Global statistics indicate that child sexual abuse is increasing with an estimated 150 million girls and 73 million boys under the age of 18 having experienced forced sexual intercourse or other forms of sexual abuse. According to the East, Central and Southern Africa Health Commission, one out of three girls in Sub-Saharan African experiences some form of sexual violence before the age of 18. In Mozambique alone, 33% of children between 12 and 15 years have been victims of sexual violence, one of the highest rates in the world.

Also, the United Nations Children’s Fund (UNICEF) observes that child prostitution is a growing concern in Mozambique. The Mozambican Ministry of Gender, Children and Social Affairs links the increased sexual violence with the country’s failure in the realisation of the child’s right to education with an estimated 36% of girls aged between 13 and 18 years married instead of being in school.

This situation is also attributed to the Mozambican civil war which weakened institutions particularly those protecting the rights and welfare of children. Despite major sector-specific strategic frameworks to combat sexual violence against children, these are often done with little consultation and coordination. This has had a deleterious effect on the enforcement of children’s rights through the existing legal and institutional arrangements.

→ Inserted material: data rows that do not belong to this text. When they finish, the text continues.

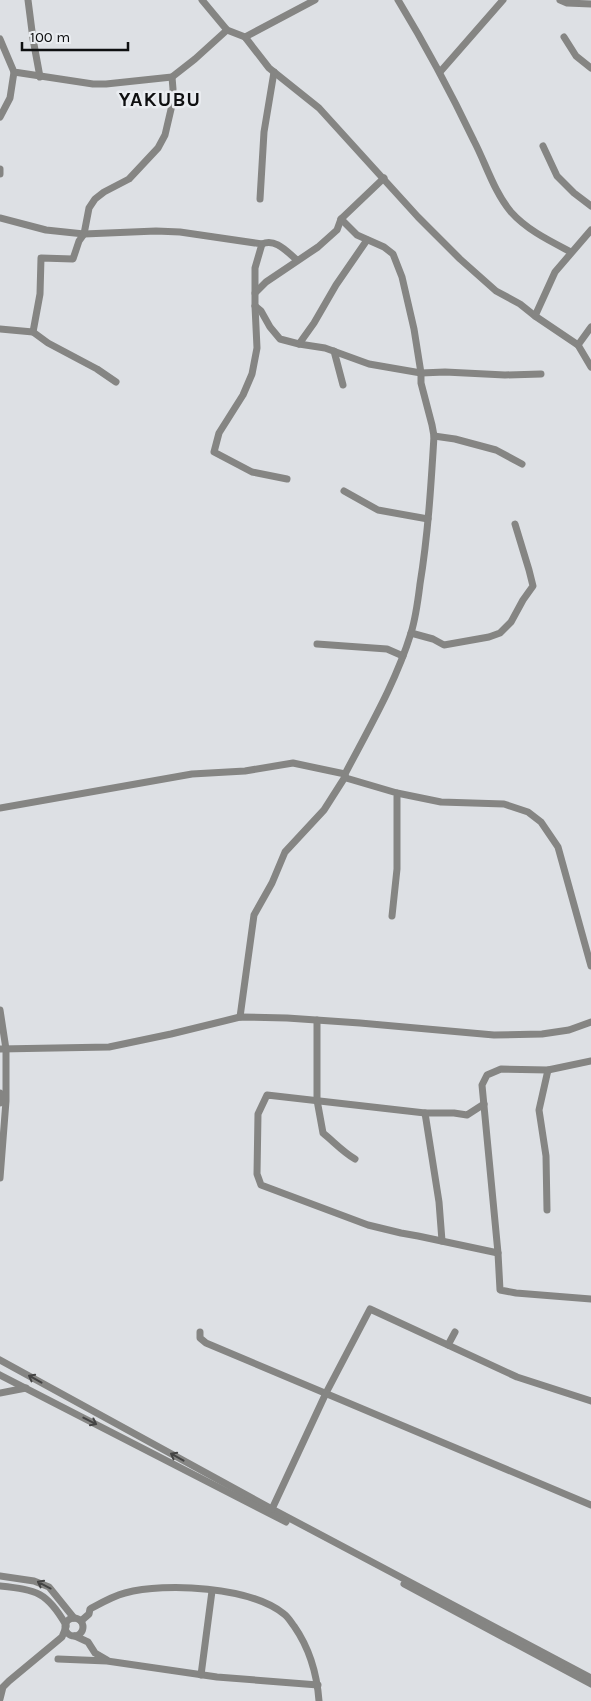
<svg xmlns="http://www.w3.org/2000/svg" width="591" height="1701" viewBox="0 0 591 1701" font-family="Karla,sans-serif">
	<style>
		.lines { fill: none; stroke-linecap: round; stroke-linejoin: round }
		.minor { stroke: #858583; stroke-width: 7 }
		.oneway { stroke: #444 }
		.labels { text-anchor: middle; stroke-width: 5; stroke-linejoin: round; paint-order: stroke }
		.district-label { font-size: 20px; font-weight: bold; letter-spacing: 1px; fill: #0e0f10; stroke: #eaedf1 }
	</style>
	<rect width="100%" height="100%" fill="#dde0e4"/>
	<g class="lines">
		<!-- minor -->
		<g class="minor">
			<path d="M 28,0 L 33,39 L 40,77"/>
			<path d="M 202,0 L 227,30 L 245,37 L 269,68 L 319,108 L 418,217 L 460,259 L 496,291 L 520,304 L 535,316 L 578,345 L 591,367"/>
			<path d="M 398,0 C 426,46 451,93 474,141 C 486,164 494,192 511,212 C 527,230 550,241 571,252"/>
			<path d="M 560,0 L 567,3 L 591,4"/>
			<path d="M 245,37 L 315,0"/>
			<path d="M 564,37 L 576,56 L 591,68"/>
			<path d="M 0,39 L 14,72 L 93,84 L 106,84 L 172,77 L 195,59 L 227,30"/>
			<path d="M 440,72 L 503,0"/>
			<path d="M 0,117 L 10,98 L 14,72"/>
			<path d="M 543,146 L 557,176 L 574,193 L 591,206"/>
			<path d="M 0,169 L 0,174"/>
			<path d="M 260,199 L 264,132 L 274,72"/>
			<path d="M 0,218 L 46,230 L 84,234 L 156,231 L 180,232 L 262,244 L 255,268 L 255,293"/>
			<path d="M 341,219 L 357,235 L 384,247 L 393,254 L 402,277 L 414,329 L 421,373 L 421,383 L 432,425 L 434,436 C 431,486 428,535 420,584 C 418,600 416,617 411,633 C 396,682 369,728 345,774 L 346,778 L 397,793 L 397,869 L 392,916"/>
			<path d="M 262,244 C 276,238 287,252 297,260"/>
			<path d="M 255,306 L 261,311 L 270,327 L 280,339 L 299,344 L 325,348 L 369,364 L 421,373 L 445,372 L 505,375 L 541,374"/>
			<path d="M 535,316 L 555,272 L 591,230"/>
			<path d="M 0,329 L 33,332 L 40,294 L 41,258 L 73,259 L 79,241 L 84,234 L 89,208 L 95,199 L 104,192 L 129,179 L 158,148 L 165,135 L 172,105 L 173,89 L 172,77"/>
			<path d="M 33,332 L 48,343 L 97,369 L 116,382"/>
			<path d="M 299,344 L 314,323 L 336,285 L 367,240"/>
			<path d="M 578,345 L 591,327"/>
			<path d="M 334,351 L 343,385"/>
			<path d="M 434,436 L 455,439 L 496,450 L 522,464"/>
			<path d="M 287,479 L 252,472 L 214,452 L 219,433 L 243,395 L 252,374 L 257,348 L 255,306 L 255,293 L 266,282 L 318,247 L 337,230 L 341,219 L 384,178"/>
			<path d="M 344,491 L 378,510 L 428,519"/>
			<path d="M 411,633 L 433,639 L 444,645 L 489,637 L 500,633 L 511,622 L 523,600 L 533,586 L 529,570 L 515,524"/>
			<path d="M 317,644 L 387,649 L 403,656"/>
			<path d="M 397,793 L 441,802 L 504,804 L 528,812 L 541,822 L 558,847 L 591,966"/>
			<path d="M 0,808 L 192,774 L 245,771 L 293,763 L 345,774"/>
			<path d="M 0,1010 L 6,1049 L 6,1101 L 0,1178"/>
			<path d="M 240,1017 L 254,915 L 272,883 L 285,852 L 324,810 L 345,777"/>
			<path d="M 317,1020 L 317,1100 L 323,1133 C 334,1142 343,1152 355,1159"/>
			<path d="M 0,1049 L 109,1047 L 171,1034 L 240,1017 L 287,1018 L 360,1023 L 494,1035 L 542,1034 L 569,1030 L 591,1022"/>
			<path d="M 591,1061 L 548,1070 L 501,1069 L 487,1075 L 482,1085 L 498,1253 L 500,1290 L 516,1293 L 591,1299"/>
			<path d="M 0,1093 L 0,1103"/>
			<path d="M 484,1104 L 467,1115 L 454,1113 L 425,1113 L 267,1095 L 258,1114 L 257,1174 L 261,1185 L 368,1225 L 401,1233 L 418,1236 L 498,1253"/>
			<path d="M 425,1113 L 439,1202 L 442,1241"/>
			<path d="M 547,1210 L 546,1156 L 539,1110 L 548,1070"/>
			<path d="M 200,1332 L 200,1338 L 206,1343 L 591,1505"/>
			<path d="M 448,1345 L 455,1332"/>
			<path d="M 0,1360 L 272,1509 L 591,1678"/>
			<path d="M 0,1375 L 286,1522"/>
			<path d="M 0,1393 L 26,1388"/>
			<path d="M 272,1509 L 326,1393 L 370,1309 L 517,1377 L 591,1401"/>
			<path d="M 0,1576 L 34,1581 L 49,1587 L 74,1618"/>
			<path d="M 404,1584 L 591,1684"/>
			<path d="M 0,1586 C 37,1590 47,1592 66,1625"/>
			<circle cx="74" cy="1627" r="9"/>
			<path d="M 81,1621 L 89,1614 L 90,1609 C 101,1603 113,1596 125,1593 C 166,1582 251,1587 284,1614 C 288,1617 291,1622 294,1626 C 310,1649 317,1674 319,1701"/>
			<path d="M 75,1636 L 88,1642 L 95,1653 L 107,1660"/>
			<path d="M 58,1659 L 107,1661 L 217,1677 L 318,1685"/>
			<path d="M 201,1675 L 212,1591"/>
			<path d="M 0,1699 L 3,1687 L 9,1681 L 62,1637 L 66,1627"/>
		</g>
	</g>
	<!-- one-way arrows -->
	<defs><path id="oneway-shaft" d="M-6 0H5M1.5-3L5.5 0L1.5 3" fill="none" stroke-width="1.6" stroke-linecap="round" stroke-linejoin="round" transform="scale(1.25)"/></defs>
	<g class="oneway">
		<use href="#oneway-shaft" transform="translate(35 1379) rotate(-151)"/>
		<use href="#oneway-shaft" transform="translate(90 1421) rotate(27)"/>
		<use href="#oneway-shaft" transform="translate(177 1457) rotate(-151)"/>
		<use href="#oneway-shaft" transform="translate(44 1585) rotate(-152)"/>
	</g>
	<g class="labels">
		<!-- district labels -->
		<g class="district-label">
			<text x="160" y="106">YAKUBU</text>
		</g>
	</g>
	<!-- scale -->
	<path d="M22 42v8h106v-8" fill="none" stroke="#0e0f10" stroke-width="2.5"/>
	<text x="30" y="42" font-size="15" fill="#0e0f10" stroke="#eaedf1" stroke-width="4" paint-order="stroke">100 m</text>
</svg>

Meanwhile, Mozambique is a state party to the Convention on the Rights of the Child (CRC), African Charter on the Rights and Welfare of the Child (ACRWC), African Charter on Human and Peoples’ Rights (African Charter), Convention on Elimination of all forms of Discrimination against Women (CEDAW) and all the relevant international human rights instruments. The domestic framework for addressing sexual violence against children includes the Children’s Act of 2008 and Juvenile Justice Act of 2008 which translate the CRC and the ACRWC into national child rights legislation.